#### Aim A
Decide whether each statement below agrees with the TWiki patch discussion, answering yes or no and quoting the deciding words of the discussion: (i) HaraldJoerg says he will object to the patch; (ii) CrawfordCurrie considers using Plugins::SESSION in the patch a bad idea; (iii) MichaelDaum reopened the bug because perl segfaults on the recent patch.
#### Aim B
Transcribe the TWiki patch discussion, starting with "-- TWiki:Main.MichaelDaum - 18" and going on through "TWiki site charset?".

#### Extract provided

———

With the patch, the same characters are correctly displayed on edit, and saved in the topic

With the patch, any stray occurrence of %u30CF%u30A4 in a topic is also converted to, and then saved as the corresponding asian characters. One may argue that an occurrence of %u30CF is not very likely to happen in normal text, but still it seems that whoever does the encoding doesn't do it consistently. Maybe it is even browser dependant, or at least the opinions on what needs to be encoded are differing.

In my opinion the patch does a necessary job for asian characters in UTF-8 environments and no harm in any other use case. I will not object against the patch but am very far from having done a serious testing.

-- TWiki:Main.HaraldJoerg - 11 Dec 2007

A stray occurrence of %uXXXX being converted to is unavoidable because there is no way for urlDecode() to distinguish a Unicode character converted into %uXXXX and an actual "%uXXXX" string.

Besides, there should be no practical harm. %uXXXX is not to be used on an HTML page; &#DDDDD; is the way to represent a character which the content encoding cannot represent.

-- TWiki:Main.HideyoImazu - 12 Dec 2007

FWIW, the patch doesn't seem to do any harm here.

-- TWiki:Main.SteffenPoulsen - 12 Dec 2007

Well, the patch has one problem; using the Plugins::SESSION here is a really bad idea, as it is likely not to be set up yet. Rewritten, incorporated, added unit test.

-- TWiki:Main.CrawfordCurrie - 13 Dec 2007

Reopened this bug as perl segfaults on the recent patch. See Item5144. HideyoImazu, can you verify that and might come up with a better fix?

-- TWiki:Main.MichaelDaum - 18 Dec 2007

Michael, could you please provide some details of your environment? It seems that there are a lot of factors influencing the behaviour, but so far no segfault has been observed:

  • What is your Perl version?
  • What are your OS char set and TWiki site charset?
  • What are the actions which lead to a segfault?

———

#### Data
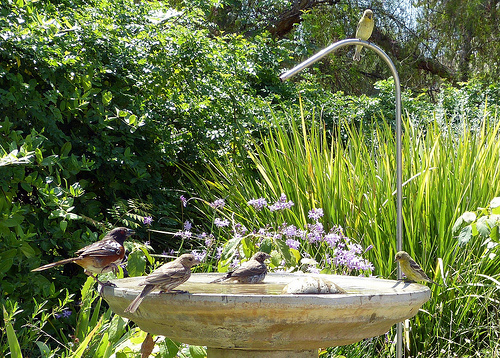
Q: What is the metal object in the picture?
A: A faucet.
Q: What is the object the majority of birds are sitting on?
A: A bird bath.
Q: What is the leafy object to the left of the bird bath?
A: A bush.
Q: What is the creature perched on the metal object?
A: A bird.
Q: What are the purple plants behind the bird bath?
A: Flowers.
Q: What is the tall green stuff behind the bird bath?
A: A plant.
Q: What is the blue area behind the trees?
A: The sky.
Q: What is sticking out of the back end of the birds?
A: Tail feathers.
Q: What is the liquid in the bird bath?
A: Water.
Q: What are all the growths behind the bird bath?
A: Plants.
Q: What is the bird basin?
A: Stone.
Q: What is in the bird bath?
A: 4 birds.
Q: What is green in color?
A: The tall grassy plant.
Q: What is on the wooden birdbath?
A: The birds.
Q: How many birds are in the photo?
A: 4.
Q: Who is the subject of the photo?
A: The birds.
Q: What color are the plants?
A: Green.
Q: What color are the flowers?
A: Purple.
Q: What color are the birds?
A: Brown.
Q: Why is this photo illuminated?
A: Sunlight.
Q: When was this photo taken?
A: During the Day.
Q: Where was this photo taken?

———

#### Task solution A
(i) No: "I will not object against the patch"
(ii) Yes: "using the Plugins::SESSION here is a really bad idea"
(iii) Yes: "Reopened this bug as perl segfaults on the recent patch."

#### Task solution B
-- TWiki:Main.MichaelDaum - 18 Dec 2007

Michael, could you please provide some details of your environment? It seems that there are a lot of factors influencing the behaviour, but so far no segfault has been observed:

  • What is your Perl version?
  • What are your OS char set and TWiki site charset?